[SUPPLIED DATA]

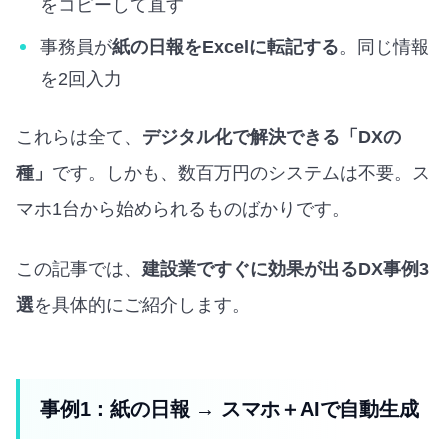
をコピーして直す
事務員が
紙の日報をExcelに転記する
。同じ情報
を2回入力
これらは全て、
デジタル化で解決できる「DXの
種」
です。しかも、数百万円のシステムは不要。ス
マホ1台から始められるものばかりです。
この記事では、
建設業ですぐに効果が出るDX事例3
選
を具体的にご紹介します。
事例1：紙の日報 → スマホ＋AIで自動生成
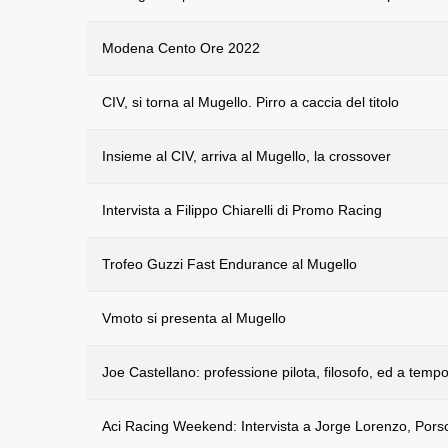
Modena Cento Ore 2022
CIV, si torna al Mugello. Pirro a caccia del titolo
Insieme al CIV, arriva al Mugello, la crossover
Intervista a Filippo Chiarelli di Promo Racing
Trofeo Guzzi Fast Endurance al Mugello
Vmoto si presenta al Mugello
Joe Castellano: professione pilota, filosofo, ed a temp
Aci Racing Weekend: Intervista a Jorge Lorenzo, Porsc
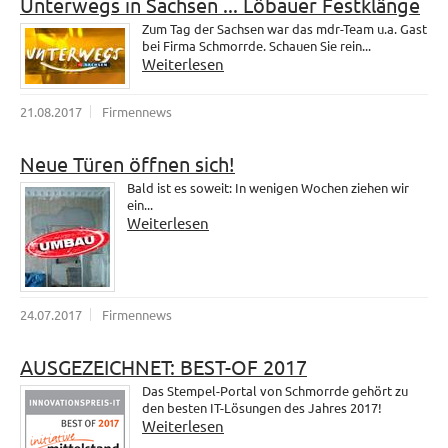
Unterwegs in Sachsen ... Löbauer Festklänge
Zum Tag der Sachsen war das mdr-Team u.a. Gast
bei Firma Schmorrde. Schauen Sie rein...
Weiterlesen
21.08.2017
Firmennews
Neue Türen öffnen sich!
Bald ist es soweit: In wenigen Wochen ziehen wir
ein...
Weiterlesen
24.07.2017
Firmennews
AUSGEZEICHNET: BEST-OF 2017
Das Stempel-Portal von Schmorrde gehört zu
den besten IT-Lösungen des Jahres 2017!
Weiterlesen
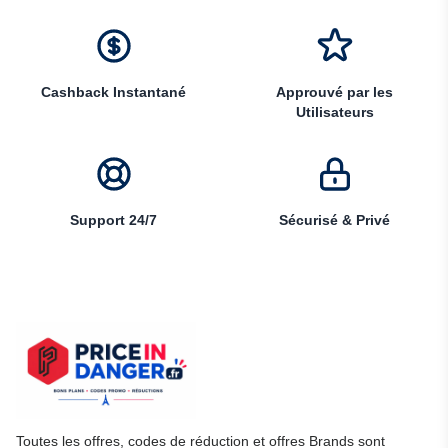
Cashback Instantané
Approuvé par les
Utilisateurs
Support 24/7
Sécurisé & Privé
Toutes les offres, codes de réduction et offres Brands sont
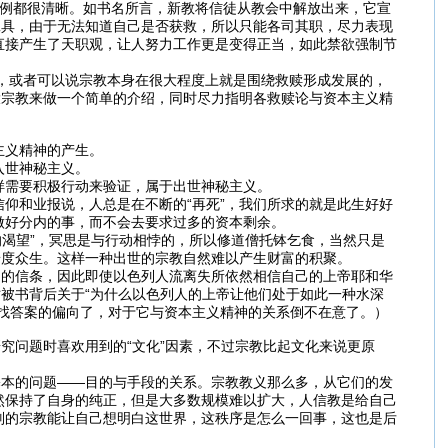
例都很清晰。如书名所言，新教将信徒从教会中解放出来，它宣
工具，由于无法知道自己是否获救，所以只能各司其职，尽力表现
直接产生了天职观，让人努力工作更是变得正当，如此禁欲强制节
，或者可以说宗教本身在很大程度上就是围绕救赎形成发展的，
大宗教来做一个简单的介绍，同时尽力指明各救赎论与资本主义精
主义精神的产生。
入世神秘主义。
样需要积极行动来验证，属于出世神秘主义。
仰和业报说，人总是在不断的“再死”，我们所求的就是此生好好
做好分内的事，而不会去要求过多的资本剩余。
的渴望”，冥思是与行动相悖的，所以修道僧托钵乞食，当然只是
普度众生。这样一种出世的宗教自然难以产生财富的积聚。
定的信条，因此即使以色列人流离失所依然相信自己的上帝耶和华
时被书背后关于“为什么以色列人的上帝让他们处于如此一种水深
找答案的偏向了，对于它与资本主义精神的关系倒不在意了。）
究问题时喜欢用到的“文化”因素，不过宗教比起文化来说更原
基本的问题——目的与手段的关系。宗教教义那么多，从它们的发
然保持了自身的纯正，但是大多数规模难以扩大，人信教是给自己
别的宗教能让自己想明白这世界，这秩序是怎么一回事，这也是后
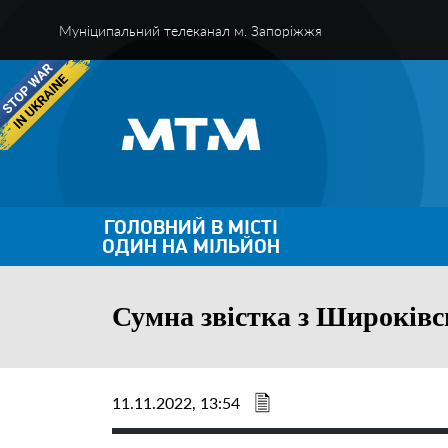
Муніципальний телеканал м. Запоріжжя
ГОЛОВНИЙ В МІСТІ
ОДИН НА МІЛЬЙОН
Сумна звістка з Широківс
11.11.2022, 13:54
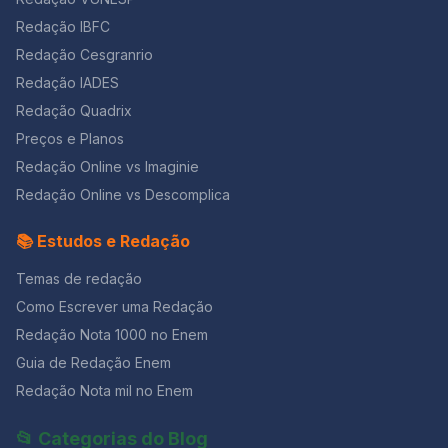
Redação IBFC
Redação Cesgranrio
Redação IADES
Redação Quadrix
Preços e Planos
Redação Online vs Imaginie
Redação Online vs Descomplica
📚 Estudos e Redação
Temas de redação
Como Escrever uma Redação
Redação Nota 1000 no Enem
Guia de Redação Enem
Redação Nota mil no Enem
📂 Categorias do Blog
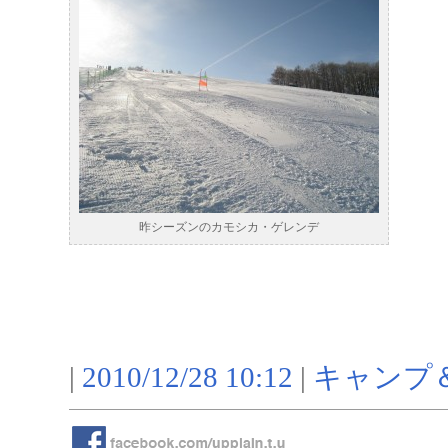
昨シーズンのカモシカ・ゲレンデ
|
2010/12/28 10:12
|
キャンプ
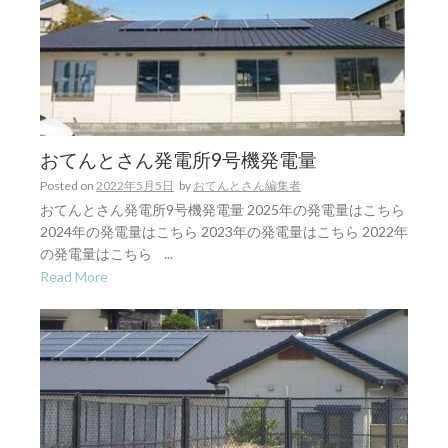
おてんとさん発電所9号機発電量
Posted on
2022年5月5日
by
おてんとさん編集者
おてんとさん発電所9号機発電量 2025年の発電量はこちら
2024年の発電量はこちら 2023年の発電量はこちら 2022年
の発電量はこちら ...
Read More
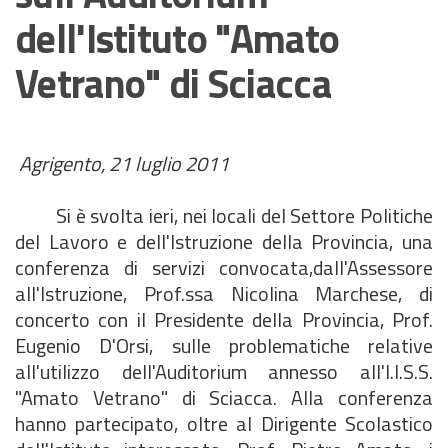
dell'Istituto "Amato
Vetrano" di Sciacca
Agrigento, 21 luglio 2011
Si è svolta ieri, nei locali del Settore Politiche
del Lavoro e dell'Istruzione della Provincia, una
conferenza di servizi convocata,dall'Assessore
all'Istruzione, Prof.ssa Nicolina Marchese, di
concerto con il Presidente della Provincia, Prof.
Eugenio D'Orsi, sulle problematiche relative
all'utilizzo dell'Auditorium annesso all'I.I.S.S.
"Amato Vetrano" di Sciacca. Alla conferenza
hanno partecipato, oltre al Dirigente Scolastico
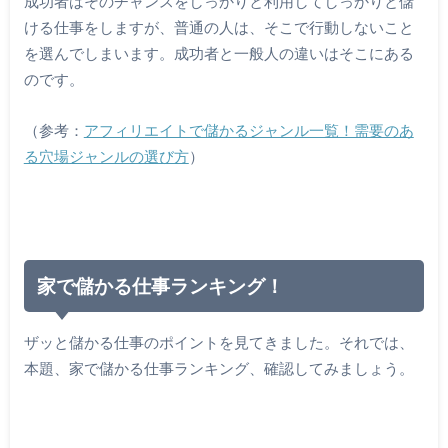
成功者はそのチャンスをしっかりと利用してしっかりと儲
ける仕事をしますが、普通の人は、そこで行動しないこと
を選んでしまいます。成功者と一般人の違いはそこにある
のです。
（参考：
アフィリエイトで儲かるジャンル一覧！需要のあ
る穴場ジャンルの選び方
）
家で儲かる仕事ランキング！
ザッと儲かる仕事のポイントを見てきました。それでは、
本題、家で儲かる仕事ランキング、確認してみましょう。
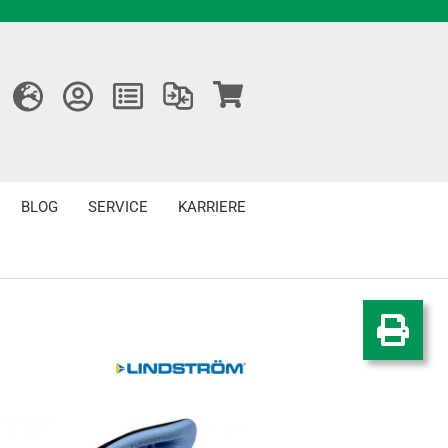
BLOG
SERVICE
KARRIERE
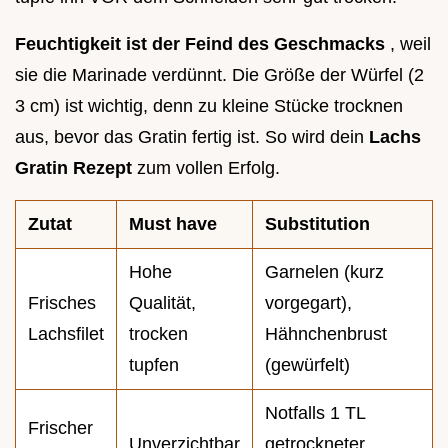
Feuchtigkeit ist der Feind des Geschmacks
, weil
sie die Marinade verdünnt. Die Größe der Würfel (2
3 cm) ist wichtig, denn zu kleine Stücke trocknen
aus, bevor das Gratin fertig ist. So wird dein
Lachs
Gratin Rezept
zum vollen Erfolg.
Zutat
Must have
Substitution
Hohe
Garnelen (kurz
Frisches
Qualität,
vorgegart),
Lachsfilet
trocken
Hähnchenbrust
tupfen
(gewürfelt)
Notfalls 1 TL
Frischer
Unverzichtbar
getrockneter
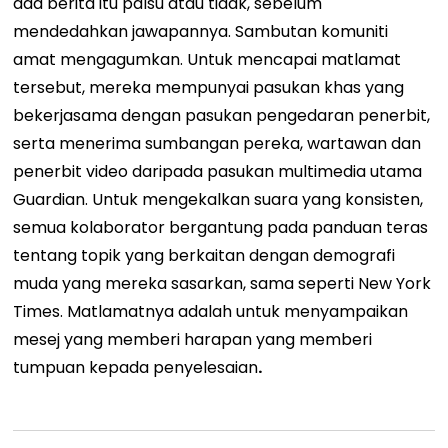
ada berita itu palsu atau tidak, sebelum
mendedahkan jawapannya. Sambutan komuniti
amat mengagumkan. Untuk mencapai matlamat
tersebut, mereka mempunyai pasukan khas yang
bekerjasama dengan pasukan pengedaran penerbit,
serta menerima sumbangan pereka, wartawan dan
penerbit video daripada pasukan multimedia utama
Guardian. Untuk mengekalkan suara yang konsisten,
semua kolaborator bergantung pada panduan teras
tentang topik yang berkaitan dengan demografi
muda yang mereka sasarkan, sama seperti New York
Times. Matlamatnya adalah untuk menyampaikan
mesej yang memberi harapan yang memberi
tumpuan kepada penyelesaian
.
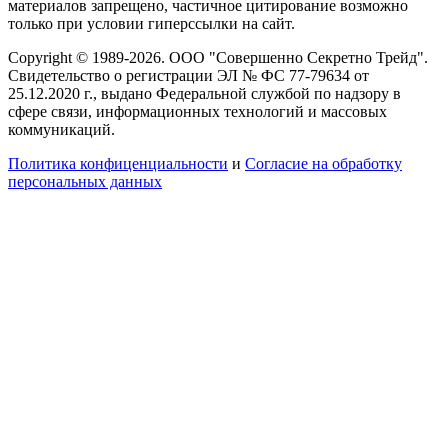
материалов запрещено, частичное цитирование возможно
только при условии гиперссылки на сайт.
Copyright © 1989-2026. ООО "Совершенно Секретно Трейд".
Свидетельство о регистрации ЭЛ № ФС 77-79634 от
25.12.2020 г., выдано Федеральной службой по надзору в
сфере связи, информационных технологий и массовых
коммуникаций.
Политика конфиценциальности
и
Согласие на обработку
персональных данных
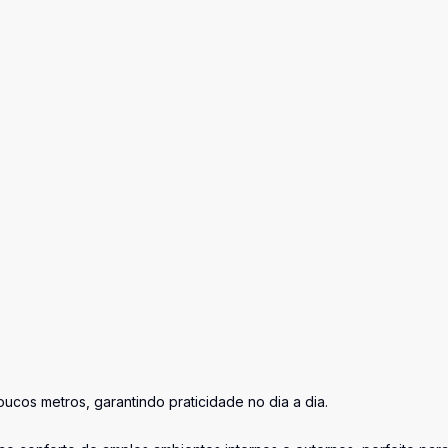
cos metros, garantindo praticidade no dia a dia.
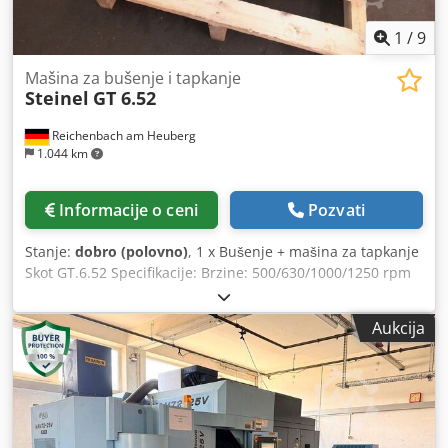
težina Dimenzije (D x Š x V): oko 3.000 × 1.700 × 2.580 mm
Težina mašine: oko 2.550 kg Dedpfx Aozpypnskueck
1
/
9
Mašina za bušenje i tapkanje
Steinel
GT 6.52
Reichenbach am Heuberg
1.044 km
Informacije o ceni
Pozvati
Stanje:
dobro (polovno)
, 1 x Bušenje + mašina za tapkanje
Skot GT.6.52 Specifikacije: Brzine: 500/630/1000/1250 rpm
Performanse u čeliku: M 6 ..max. Klešta prečnika stega: 10
mm Mašina se može posmatrati pod napajanjem. Dcodpfx
Aukcija
Aksma Efyjusk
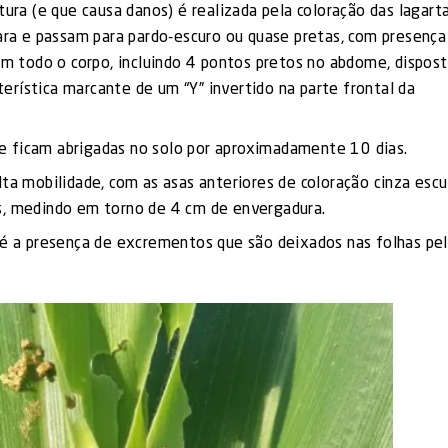
tura (e que causa danos) é realizada pela coloração das lagarta
lara e passam para pardo-escuro ou quase pretas, com presença
 em todo o corpo, incluindo 4 pontos pretos no abdome, dispos
rística marcante de um “Y” invertido na parte frontal da
e ficam abrigadas no solo por aproximadamente 10 dias.
ta mobilidade, com as asas anteriores de coloração cinza escu
s, medindo em torno de 4 cm de envergadura.
 é a presença de excrementos que são deixados nas folhas pe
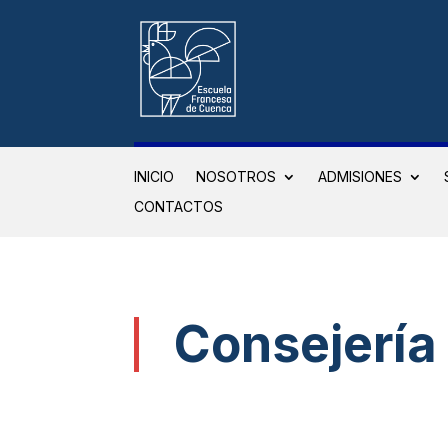
INICIO
NOSOTROS
ADMISIONES
CONTACTOS
Consejería 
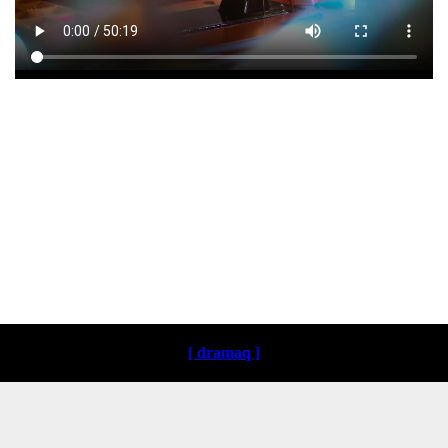
Loading ...
[ dramaq ]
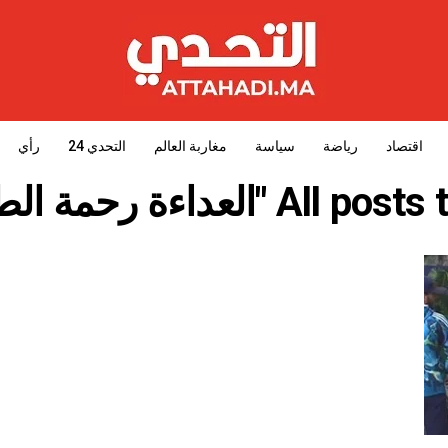
اقتصاد
رياضة
سياسة
مغاربة العالم
التحدي 24
رأي
A "العداءة رحمة الطاهري"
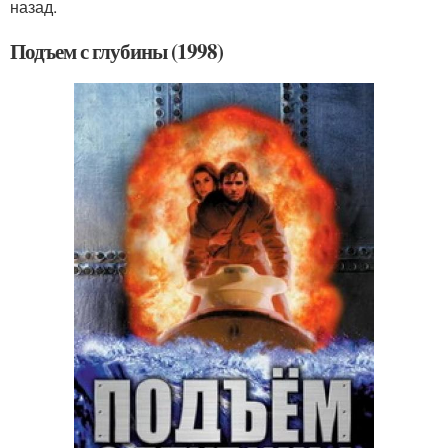
назад.
Подъем с глубины (1998)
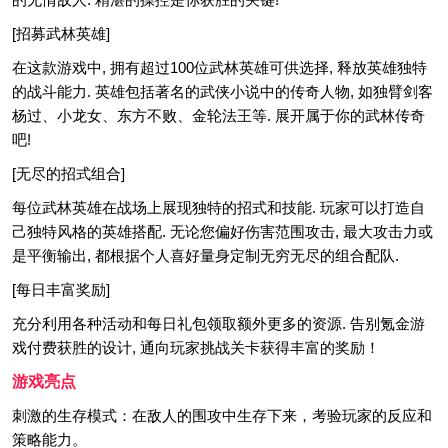
[招募武林英雄]
在这款游戏中, 拥有超过100位武林英雄可供选择, 释放英雄独特
的战斗能力. 英雄包括著名的武侠小说中的传奇人物, 如独臂剑客
杨过、小龙女、东方不败、金轮法王等. 展开属于你的武林传奇
吧!
[无尽的招式组合]
每位武林英雄在战场上展现独特的招式和技能. 玩家可以打造自
己独特风格的英雄搭配. 无论您偏好伤害范围攻击, 最大攻击力或
是平衡输出, 都根据个人喜好量身定制无穷无尽的组合配队.
[每日丰富奖励]
充分利用各种活动和每日礼包领取额外更多的资源. 告别氪金游
戏付费获胜的设计, 通向玩家挑战关卡获得丰富的奖励！
游戏亮点
刺激的生存模式：在敌人的围攻中生存下来，考验玩家的反应和
策略能力。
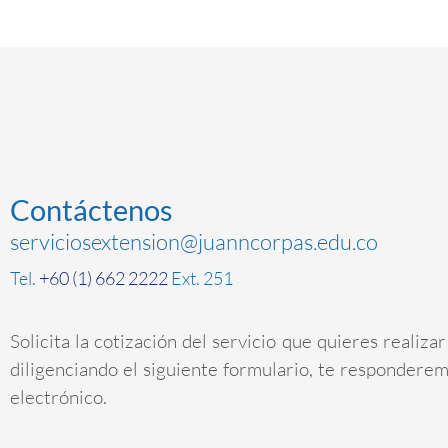
Contáctenos
serviciosextension@juanncorpas.edu.co
Tel.
+60 (1) 662 2222
Ext. 251
Solicita la cotización del servicio que quieres realiza
diligenciando el siguiente formulario, te respondere
electrónico.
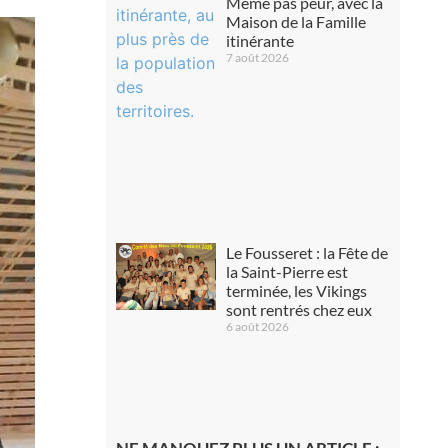
Même pas peur, avec la
Maison de la Famille
itinérante
7 août 2026
Le Fousseret : la Fête de
la Saint-Pierre est
terminée, les Vikings
sont rentrés chez eux
6 août 2026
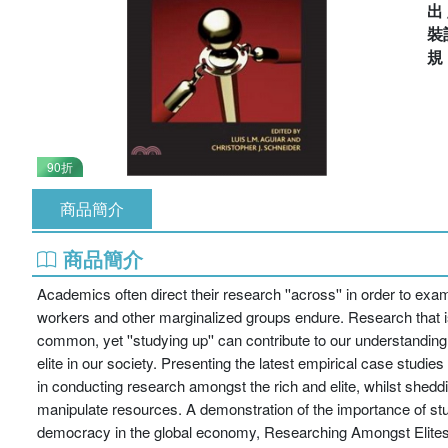
出
裝
90折
商品簡介
商品簡介
Academics often direct their research ''across'' in order to exam
workers and other marginalized groups endure. Research that is d
common, yet ''studying up'' can contribute to our understanding
elite in our society. Presenting the latest empirical case studi
in conducting research amongst the rich and elite, whilst shed
manipulate resources. A demonstration of the importance of st
democracy in the global economy, Researching Amongst Elites wi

[/SUPPLIED DATA]

DIRECTIONS FOR THIS TASK -
All lines containing "tapkanje" in the material above should appear in your reply, copied exactly.

EXERCISE OUTPUT -
Mašina za bušenje i tapkanje
, 1 x Bušenje + mašina za tapkanje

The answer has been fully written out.